Поначалу, когда разговоры об этом самом свежем испано-лузитанском раздоре вздымались и опадали, до основания потрясая косное внимание Рима, «Сломанное колесо» сохраняло высокомерное пренебрежение и еле осознаваемое безразличие, проистекавшие как из подлинной неосведомленности, так и из упорного нежелания завсегдатаев знать, о чем судачат в городе. Освещение таверны наводит на мысль о борделе, о «пяти минутах до полуночи»: тускло-горчичный на фоне оттенков красного цвета разновидности «пламя-наблюдаемое-сквозь-бокал-с-дешевым-вином». Кому нужна дипломатия при столь возвышенной безучастности? Такая линия выдерживалась три недели, но только что получивший имя Секрет разделался с ней за три минуты, пробившись рогом сквозь стену и заставив выпивох «Сломанного колеса» неразборчиво трепаться о его немыслимой анатомии. Наречие таверны тут же обогатилось словом «непарнопалый», а Сальвестро и Бернардо обнаружили, что они назначены местными экспертами по причудливым животным. Звание искателей приключений прилепилось к ним крепко-накрепко.

— Но мне вот что хочется узнать, — продолжил Пьерино. — Если наш Папа так страстно любит своего слона, зачем ему надобен самый лютый его враг, этот… Секрет?

— Папам надобно все, чего они не могут получить, — прозвучал чей-то голос из задних рядов тех, кто собрался возле стола; все поглядели на говорившего: его черты странным образом были собраны в центре лица, отчего голова выглядела обманчиво распухшей. — Обычно это доходы герцогства Модены. Я был переписчиком Папского престола при Юлии. Он хотел построить самую огромную церковь во всем христианском мире за три с половиной сольдо…

— Это похоже на правду, — сказал Сальвестро и хотел было развить эту мысль, но его перебил еще чей-то голос.

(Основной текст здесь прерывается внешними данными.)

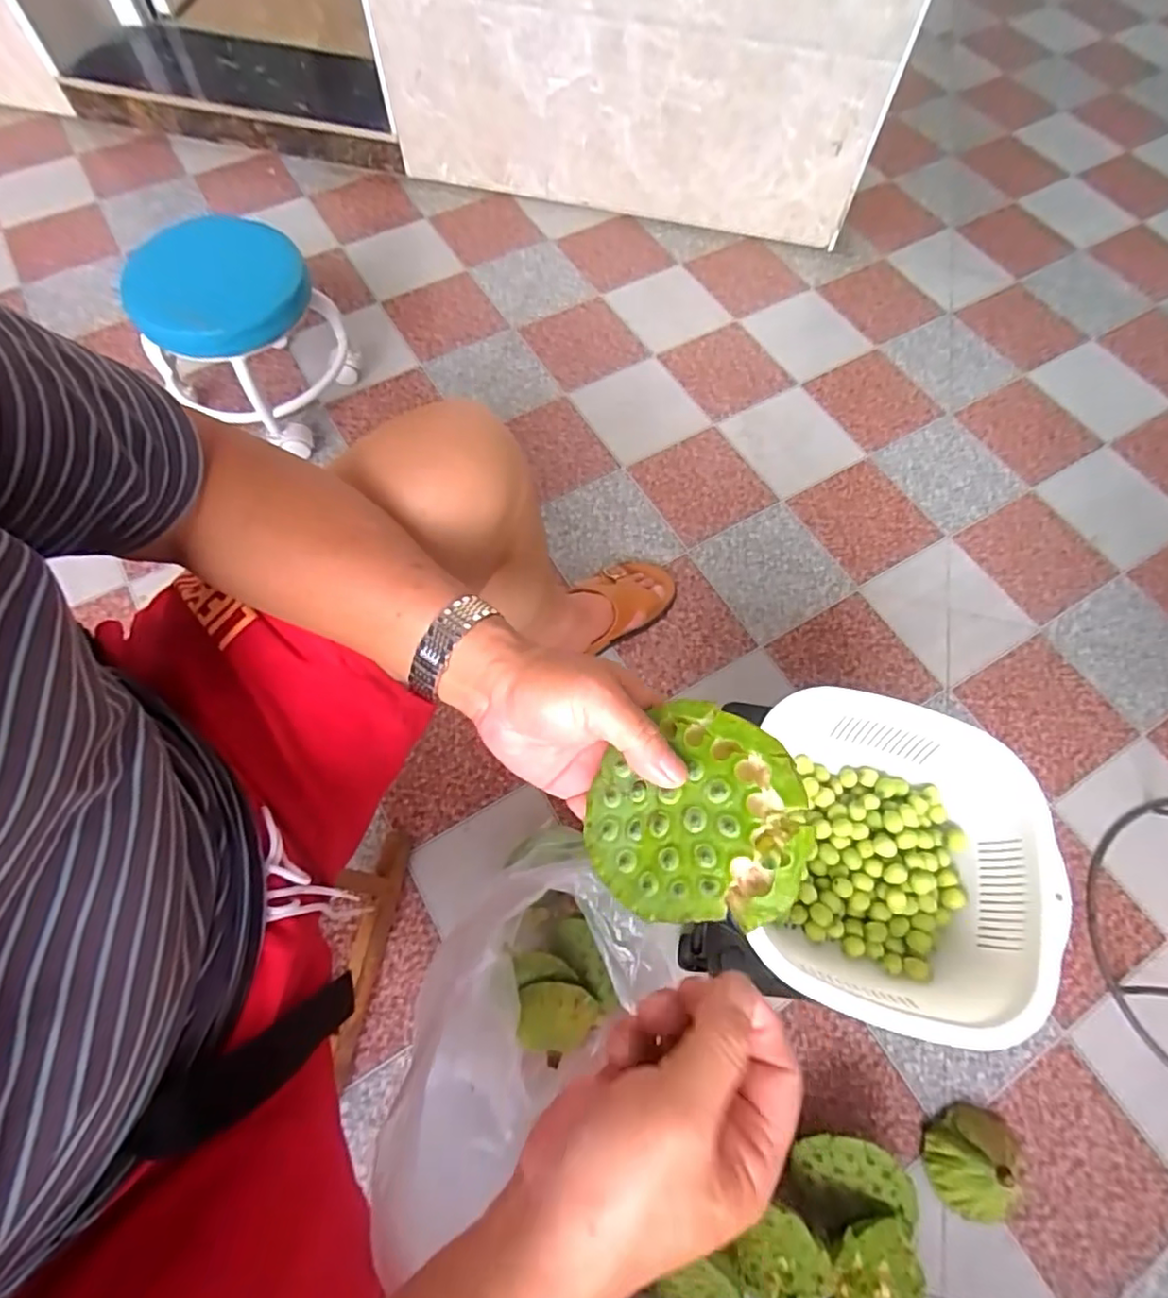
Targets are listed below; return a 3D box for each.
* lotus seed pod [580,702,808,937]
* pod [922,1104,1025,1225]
[{"bbox_3d":[0.060,0.085,0.326,0.109,0.045,0.104,-6,66,25],"label":"lotus seed pod"},{"bbox_3d":[0.412,0.539,0.641,0.094,0.053,0.098,0,67,1],"label":"pod"}]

— Лучше бы спросить, почему испанцы или портингальцы так рвутся раздобыть для него этого зверя. — Это произнес рослый мужчина с высоким блестящим лбом; соседи воззрились на него со сдержанным возмущением; что это за долговязый выскочка рвется давать непрошеные советы выдающимся искателям приключений? — И еще — где они собираются его раздобыть?

Несколько наиболее воинственных слушателей стали ворчать: «Заткнись», «Думай, что говорить, ты, орясина», — но Сальвестро поднял руку, чтобы их успокоить.

— Оба вопроса более чем уместны. Мне и самому еще только предстоит увидеть такого зверя, когда ими станут торговать на Навоне. — В самом деле, где? И — зачем? — Он немного поразмыслил над этими вопросами. — Бернардо?